* Reading text
◆ ◆ ◆

FIRST AMENDMENT TO CREDIT AGREEMENT AND WAIVER

THIS FIRST AMENDMENT TO CREDIT AGREEMENT AND WAIVER (this “ Amendment ”), dated as of October 21, 2005, is entered into by and among the Lenders signatory hereto, WELLS FARGO FOOTHILL, INC. , a California corporation, in its capacity as Agent for the Lenders and Bank Product Providers (in such capacity, “ Agent ”), and SUMTOTAL SYSTEMS, INC. , a Delaware corporation (“ Borrower ”). Terms used herein without definition shall have the meanings ascribed to them in the Credit Agreement defined below.

RECITALS

A. The Lenders, Agent and Borrower have previously entered into that certain Credit Agreement dated as of October 4, 2005 (as amended, modified and supplemented from time to time, the “ Credit Agreement ”), pursuant to which the Lenders have made certain loans and financial accommodations available to Borrower.

◆ ◆ ◆

* Study material
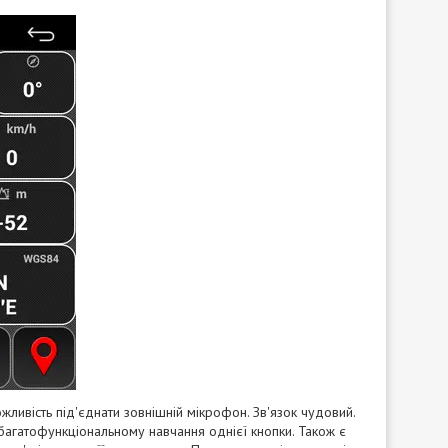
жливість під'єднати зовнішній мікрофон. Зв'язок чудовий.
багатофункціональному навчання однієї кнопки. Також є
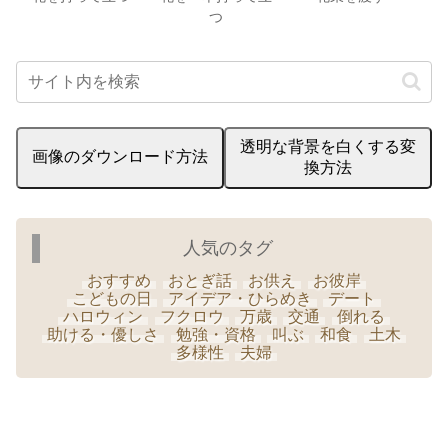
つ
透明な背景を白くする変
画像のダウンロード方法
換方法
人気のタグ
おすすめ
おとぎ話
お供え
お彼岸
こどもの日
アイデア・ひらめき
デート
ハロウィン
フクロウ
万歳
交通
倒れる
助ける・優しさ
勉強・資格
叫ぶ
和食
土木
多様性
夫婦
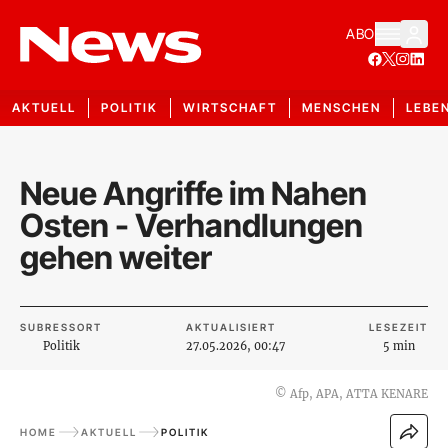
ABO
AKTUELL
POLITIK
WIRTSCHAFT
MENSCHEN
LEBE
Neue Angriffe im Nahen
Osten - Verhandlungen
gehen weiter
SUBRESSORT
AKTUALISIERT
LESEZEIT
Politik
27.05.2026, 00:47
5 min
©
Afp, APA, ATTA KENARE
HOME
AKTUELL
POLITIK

◆ ◆ ◆

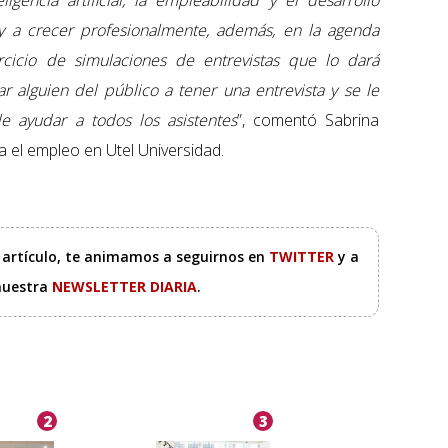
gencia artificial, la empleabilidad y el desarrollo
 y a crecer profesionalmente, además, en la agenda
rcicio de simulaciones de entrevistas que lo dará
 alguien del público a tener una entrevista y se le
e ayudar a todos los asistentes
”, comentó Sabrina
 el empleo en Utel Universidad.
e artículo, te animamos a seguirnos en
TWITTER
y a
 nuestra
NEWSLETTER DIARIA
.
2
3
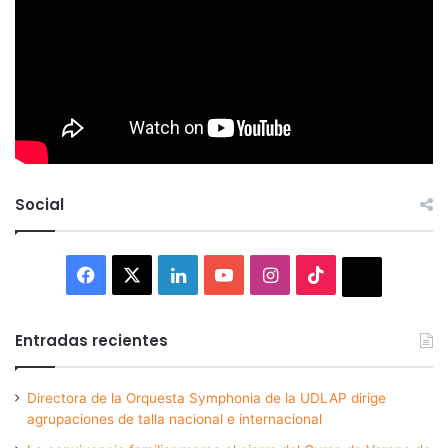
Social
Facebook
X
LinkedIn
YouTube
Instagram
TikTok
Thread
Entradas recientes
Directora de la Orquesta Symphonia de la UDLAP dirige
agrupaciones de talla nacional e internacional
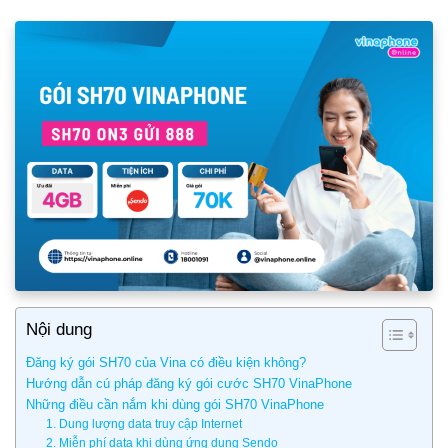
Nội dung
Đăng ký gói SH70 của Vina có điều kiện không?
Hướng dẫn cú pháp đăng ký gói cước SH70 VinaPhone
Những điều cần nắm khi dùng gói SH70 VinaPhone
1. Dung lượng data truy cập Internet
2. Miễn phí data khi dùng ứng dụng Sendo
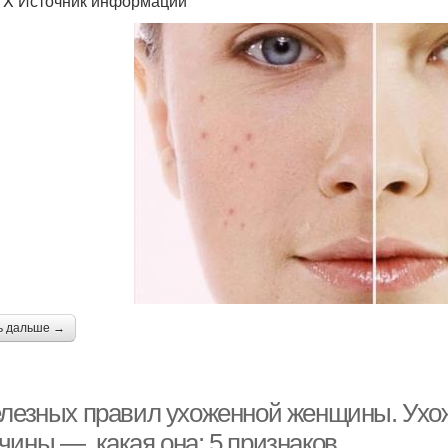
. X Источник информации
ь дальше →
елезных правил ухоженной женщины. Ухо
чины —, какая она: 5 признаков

◆ ◆ ◆

* Set of tasks
a) Translate this sentence from the credit agreement amendment into Spanish: "Terms used herein without definition shall have the meanings ascribed to them in the Credit Agreement defined below."
b) Turn the paragraph of the credit agreement amendment beginning "THIS FIRST AMENDMENT TO CREDIT AGREEMENT AND WAIVER (this" into a short bulleted list that keeps its main facts.

* Answers to the exercise
a) Los términos utilizados en el presente documento sin definición tendrán los significados que se les atribuyen en el Contrato de Crédito definido más adelante.

b)
- Document: First Amendment to Credit Agreement and Waiver (the "Amendment")
- Date: as of October 21, 2005
- Parties:
  - the Lenders signatory to it
  - WELLS FARGO FOOTHILL, INC., a California corporation, acting as Agent for the Lenders and Bank Product Providers ("Agent")
  - SUMTOTAL SYSTEMS, INC., a Delaware corporation ("Borrower")
- Undefined terms take the meanings given to them in the Credit Agreement.